**JOB:** Write out word for word each line of the records, beginning at the first and stopping after the line with "fx_px: 12638". Leave the pictures out.

**SOURCE DATA:**
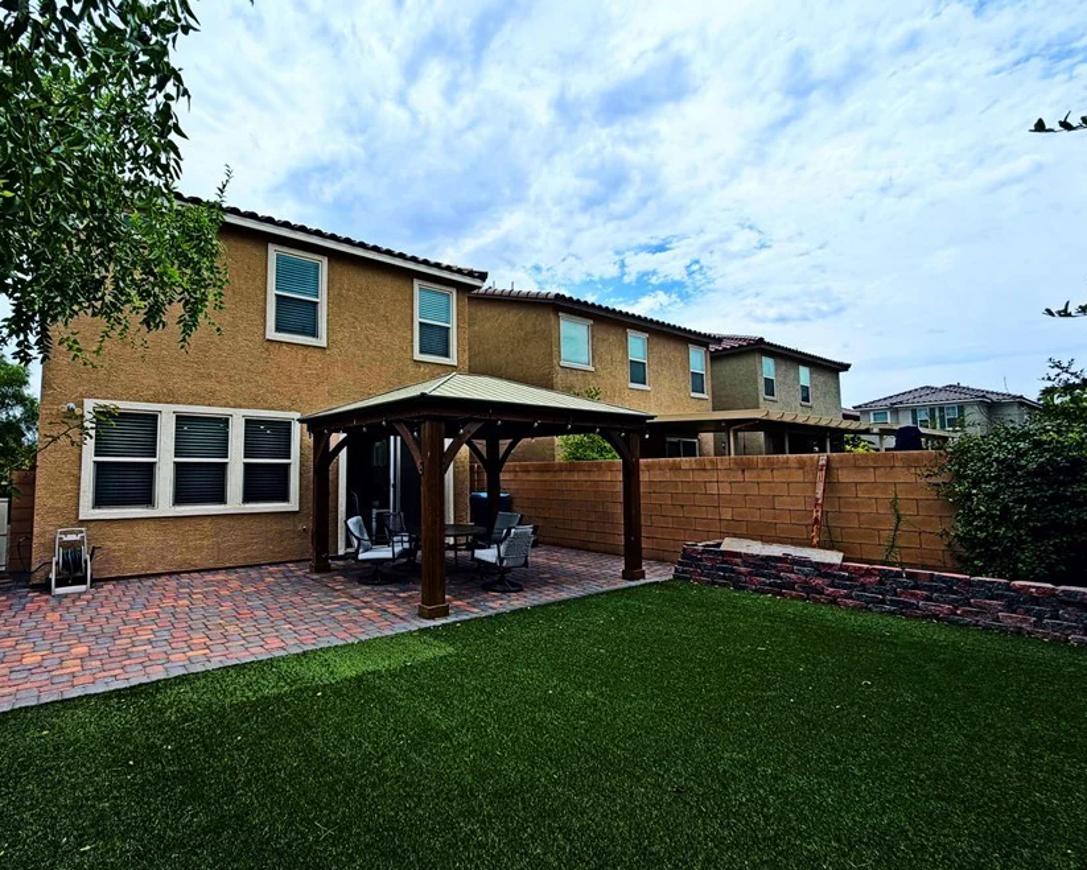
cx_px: 427
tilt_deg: +6.3
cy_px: 433
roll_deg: +1.1
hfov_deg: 88.3
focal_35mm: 17
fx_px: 547
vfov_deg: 77.0
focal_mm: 2.22
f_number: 2.2
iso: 20
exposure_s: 1/1235
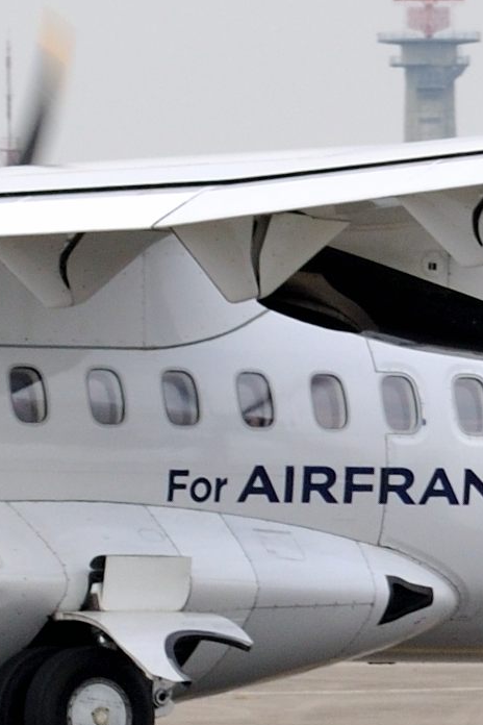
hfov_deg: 2.2
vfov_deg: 3.3
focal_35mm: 628
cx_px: -474
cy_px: 204
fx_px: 12638
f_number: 7.1
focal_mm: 70
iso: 200
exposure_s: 1/400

**SOLUTION BELOW:**
cx_px: 427
tilt_deg: +6.3
cy_px: 433
roll_deg: +1.1
hfov_deg: 88.3
focal_35mm: 17
fx_px: 547
vfov_deg: 77.0
focal_mm: 2.22
f_number: 2.2
iso: 20
exposure_s: 1/1235
hfov_deg: 2.2
vfov_deg: 3.3
focal_35mm: 628
cx_px: -474
cy_px: 204
fx_px: 12638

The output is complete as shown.